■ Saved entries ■
################
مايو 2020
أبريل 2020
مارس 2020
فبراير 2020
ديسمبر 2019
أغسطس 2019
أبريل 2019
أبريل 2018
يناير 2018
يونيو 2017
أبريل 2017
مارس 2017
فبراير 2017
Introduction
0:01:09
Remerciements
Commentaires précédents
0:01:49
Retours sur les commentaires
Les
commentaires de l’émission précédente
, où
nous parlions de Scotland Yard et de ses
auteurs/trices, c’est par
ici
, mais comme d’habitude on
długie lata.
################
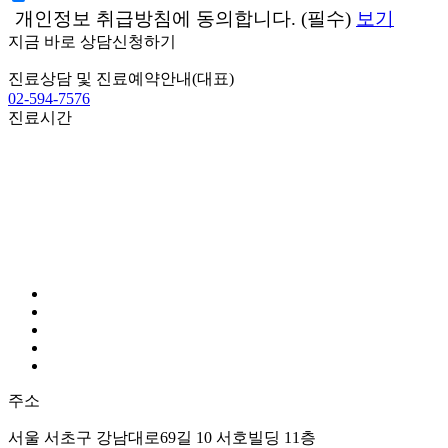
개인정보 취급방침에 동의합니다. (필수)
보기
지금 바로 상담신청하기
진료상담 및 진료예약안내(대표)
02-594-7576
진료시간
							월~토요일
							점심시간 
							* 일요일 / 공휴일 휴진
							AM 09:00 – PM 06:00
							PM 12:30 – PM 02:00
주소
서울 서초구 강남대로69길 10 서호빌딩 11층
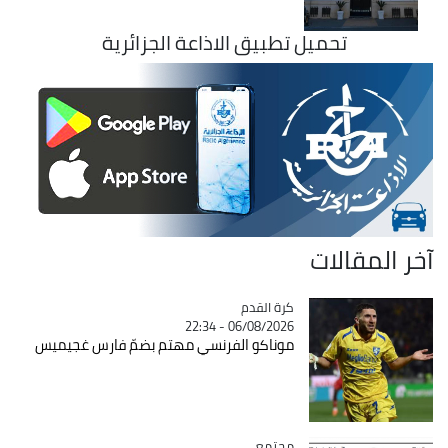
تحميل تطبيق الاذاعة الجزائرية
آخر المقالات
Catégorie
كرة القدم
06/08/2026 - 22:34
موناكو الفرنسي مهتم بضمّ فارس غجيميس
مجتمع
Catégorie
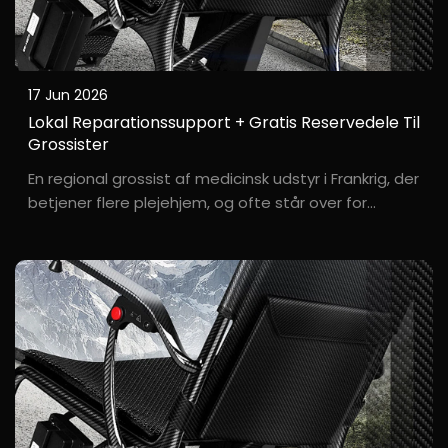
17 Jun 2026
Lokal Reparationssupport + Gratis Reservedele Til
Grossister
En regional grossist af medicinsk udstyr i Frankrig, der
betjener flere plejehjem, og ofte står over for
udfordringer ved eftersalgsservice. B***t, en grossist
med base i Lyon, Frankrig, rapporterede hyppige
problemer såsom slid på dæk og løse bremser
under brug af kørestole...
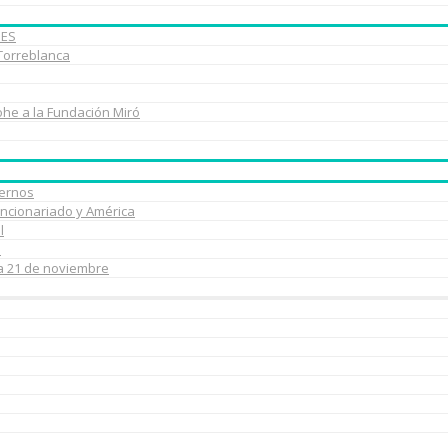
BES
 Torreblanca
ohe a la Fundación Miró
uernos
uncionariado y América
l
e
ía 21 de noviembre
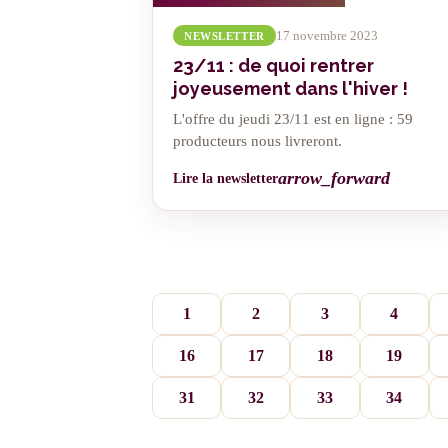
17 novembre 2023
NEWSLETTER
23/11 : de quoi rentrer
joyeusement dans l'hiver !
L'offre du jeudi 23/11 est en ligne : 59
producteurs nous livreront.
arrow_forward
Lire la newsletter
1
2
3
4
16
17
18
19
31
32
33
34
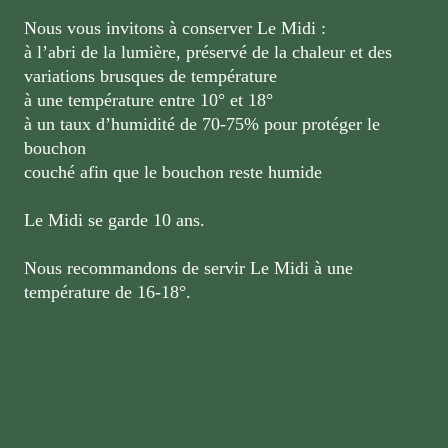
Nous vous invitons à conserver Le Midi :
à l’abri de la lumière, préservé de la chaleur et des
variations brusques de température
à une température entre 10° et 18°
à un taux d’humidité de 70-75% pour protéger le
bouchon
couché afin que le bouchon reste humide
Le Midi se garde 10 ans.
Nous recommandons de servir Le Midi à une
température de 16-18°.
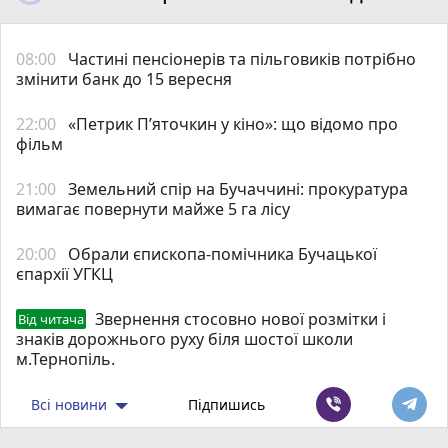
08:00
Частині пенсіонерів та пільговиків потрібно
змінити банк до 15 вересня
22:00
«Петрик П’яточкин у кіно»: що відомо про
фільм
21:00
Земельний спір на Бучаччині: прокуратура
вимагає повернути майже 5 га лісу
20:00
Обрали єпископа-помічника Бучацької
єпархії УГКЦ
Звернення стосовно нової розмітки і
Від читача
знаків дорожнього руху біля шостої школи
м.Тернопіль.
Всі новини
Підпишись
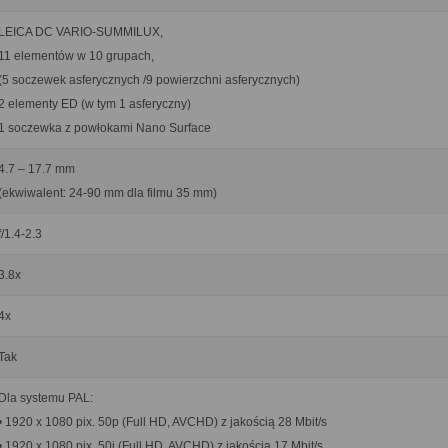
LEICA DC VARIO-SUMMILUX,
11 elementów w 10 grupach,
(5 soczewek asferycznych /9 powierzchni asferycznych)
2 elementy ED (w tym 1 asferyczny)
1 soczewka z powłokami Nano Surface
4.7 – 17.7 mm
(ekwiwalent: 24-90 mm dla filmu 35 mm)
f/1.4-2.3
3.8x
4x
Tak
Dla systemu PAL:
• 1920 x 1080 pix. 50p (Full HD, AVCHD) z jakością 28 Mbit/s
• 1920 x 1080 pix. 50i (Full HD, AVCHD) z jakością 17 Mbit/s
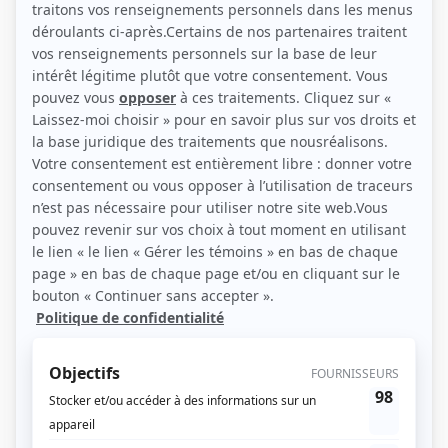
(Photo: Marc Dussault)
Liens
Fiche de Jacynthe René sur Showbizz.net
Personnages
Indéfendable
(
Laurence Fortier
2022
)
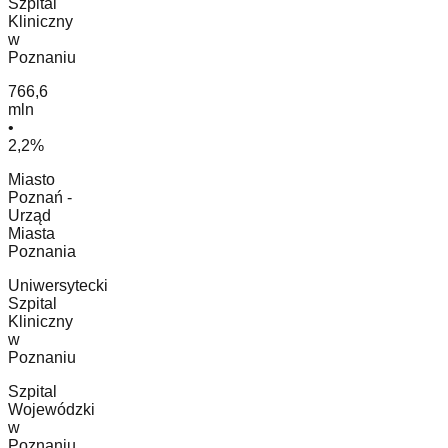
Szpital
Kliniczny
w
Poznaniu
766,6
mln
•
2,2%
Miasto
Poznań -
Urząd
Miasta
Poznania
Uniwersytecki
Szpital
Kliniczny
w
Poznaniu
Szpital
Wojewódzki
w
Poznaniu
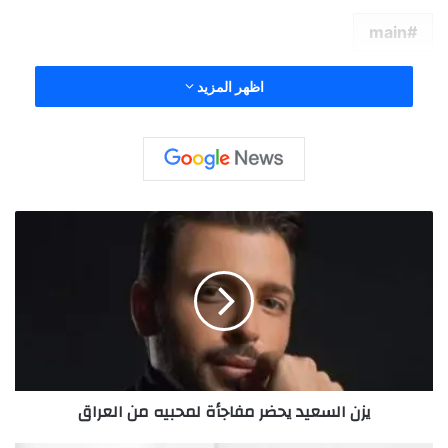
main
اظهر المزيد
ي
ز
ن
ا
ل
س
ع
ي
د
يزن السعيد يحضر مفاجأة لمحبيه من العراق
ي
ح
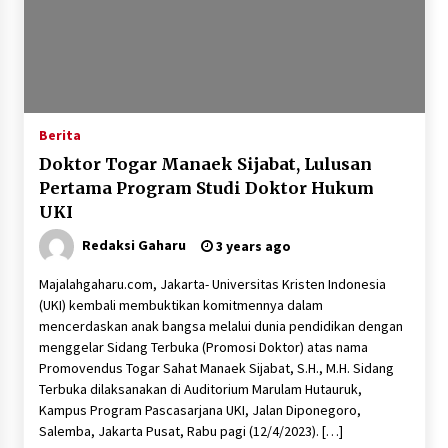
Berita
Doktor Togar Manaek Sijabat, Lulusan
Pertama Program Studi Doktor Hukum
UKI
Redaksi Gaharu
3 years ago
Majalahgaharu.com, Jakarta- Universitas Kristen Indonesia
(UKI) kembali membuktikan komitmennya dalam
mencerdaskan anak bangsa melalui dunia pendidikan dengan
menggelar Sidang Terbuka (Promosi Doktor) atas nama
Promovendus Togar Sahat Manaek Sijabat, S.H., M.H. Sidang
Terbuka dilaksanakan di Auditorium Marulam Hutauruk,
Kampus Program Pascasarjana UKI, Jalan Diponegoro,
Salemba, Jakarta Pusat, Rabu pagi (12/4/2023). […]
################
■ TASK DIRECTIONS ■
Begin at the line that has "فبراير 2017" in the entries above; stop after the line that has "długie lata.". Transcribe exactly those lines and no others.

■ ANSWER TO THE EXERCISE ■
فبراير 2017
Introduction
0:01:09
Remerciements
Commentaires précédents
0:01:49
Retours sur les commentaires
Les
commentaires de l’émission précédente
, où
nous parlions de Scotland Yard et de ses
auteurs/trices, c’est par
ici
, mais comme d’habitude on
długie lata.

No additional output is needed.